En un escenario prácticamente desnudo, con unas luces que evocan la
fiesta en que todo comenzó, el instante que Colometa considera como el inicio
(aunque no olvide a esa madre que ya murió y, mientras, ella baila en la
plaza), esa melodía que jamás la va a abandonar, que impregna sus palabras, las
cuales a ratos toman prestado su ritmo, un banco de madera cobija a una mujer
que, con las manos en el regazo, como conteniéndose, como protegiéndose,
empieza a desgranar anécdotas, hechos, evocaciones, entre suspiros, con un tono
monocorde, como distanciándose, precisamente por ello (como sucede en la
novela) el espectador no puede evitar sentirse implicado, aportando sus propias
emociones, recibiendo sin posibilidad de anestesia la virulencia de la miseria,
del modo en que un país se vio abocado a luchar contra sí mismo, de un dolor
profundo, cotidiano, insoslayable, que se enquista, que inunda, que acogota,
que asesina, un lamento que aún conmueve más porque en parte se acepta, se vive
como forzoso, sin ganas por luchar porque ya fueron aniquiladas, una progresión
contenida hasta llegar al grito estremecedor que Lolita encarna con trazas de
enorme actriz, con poderío escénico, saltándose la batería y cayendo a plomo
sobre el patio de butacas, una hazaña interpretativa que impresiona y provoca
una de las ovaciones más cerradas que he podido vivir/secundar en mi vida con
todo el público puesto en pie.
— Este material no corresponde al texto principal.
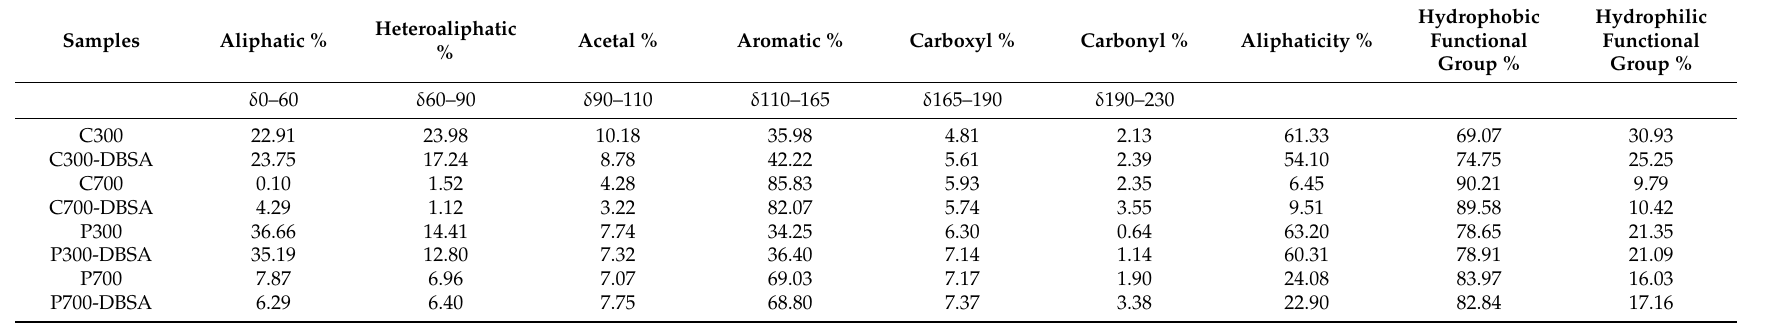
Table 6. Intensity distribution in the 13 C nuclear magnetic resonance (NMR) spectra of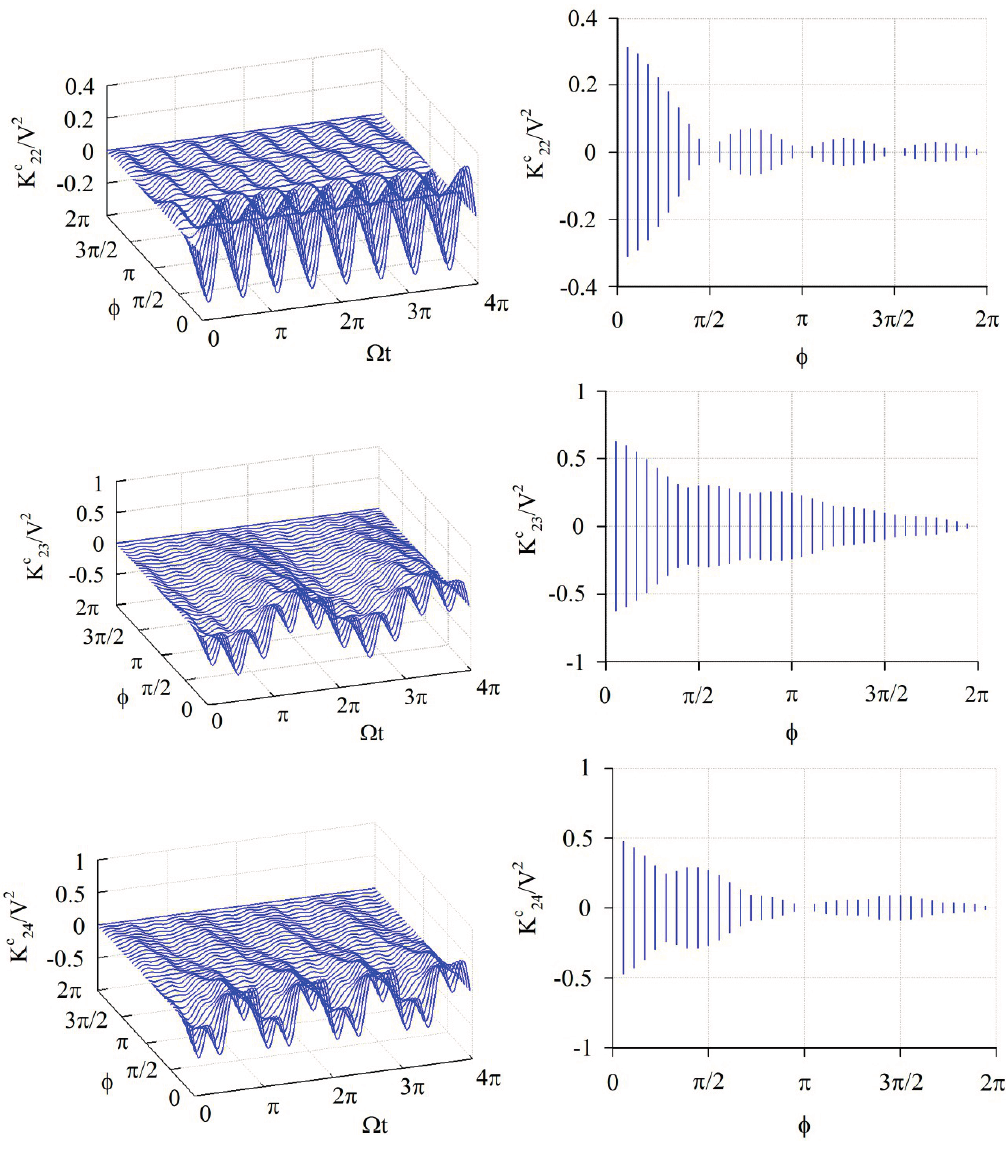
Figure 5. The numerical results of some feature elements ( 2 of the c -partition of stiffness matrix. The graphs at the right-hand side are the projections of the graphs at the left-hand side on the plane containing ϕ -axis and K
Tras asistir a este espectáculo tan vibrante y
poderoso, la adaptación dirigida para TVE por Francesc Betriu queda un tanto
empalidecida, magnificada en el recuerdo, porque aunque está bien contada y
cuenta con una maravillosa Silvia Munt y un espléndido Lluís Homar, no siempre
acierta a la hora de convertir en imágenes lo que Colometa narra, lo mostrado
hace perder fuerza a lo que Rodoreda sugiere a través de su personaje, más
desolador que ver a una madre tumbarse en la cama con sus hijos tras haber
planificado la muerte de los tres (piensa que no hace daño a nadie porque,
total, ya nadie les quiere, nadie les va a llorar), al margen de leerlo en esas
páginas magistrales, prodigio de sensibilidad y candor, palabras que raen desde
su inocencia, por la escasa importancia que se da quien las pronuncia, más
amargo y desesperanzador es escuchar a Lolita, casi en trance, explicar su
plan, los pasos que va a seguir, su convencimiento de que no queda otra opción
(todo ello sumado al modo en que, momentos antes, con esos comedidos
movimientos de manos –tan extraordinarios, tan adecuados, tan honestos, gestos
que respiran verdad, esa manera de arreglarse sutilmente el pelo o de guardar el pañuelo en el puño de la chaqueta-, ha contado, como quien no quiere la cosa, que muchas
veces se acuesta pronto junto a sus hijos, aún con la luz del día, para dormir
mucho y, así, tener menos hambre). Una autora de semejante calibre tendría que
ser más estudiada, dada a conocer, reconocida y, en ese sentido, la serie es un
buen primer acercamiento, pero aún más lo es escuchar en la voz de Lolita esa
prosa coloquial pero reposada, controlada, creíble hasta límites emocionantes como
expresión de tantas mujeres a las que Colometa representa y Rodoreda homenajea,
pero tamizada por el sumo gusto con que la escritora ha elegido cada palabra,
la ha paladeado, la ha masticado con delectación, con conocimiento, con miras
literarias, la ha mimado y acunado antes de depositarla en el papel (“Me había
metido tanto dentro de la piel de mi personaje que no podía salir, es decir,
incluso en casa hablaba como hablaba Colometa”).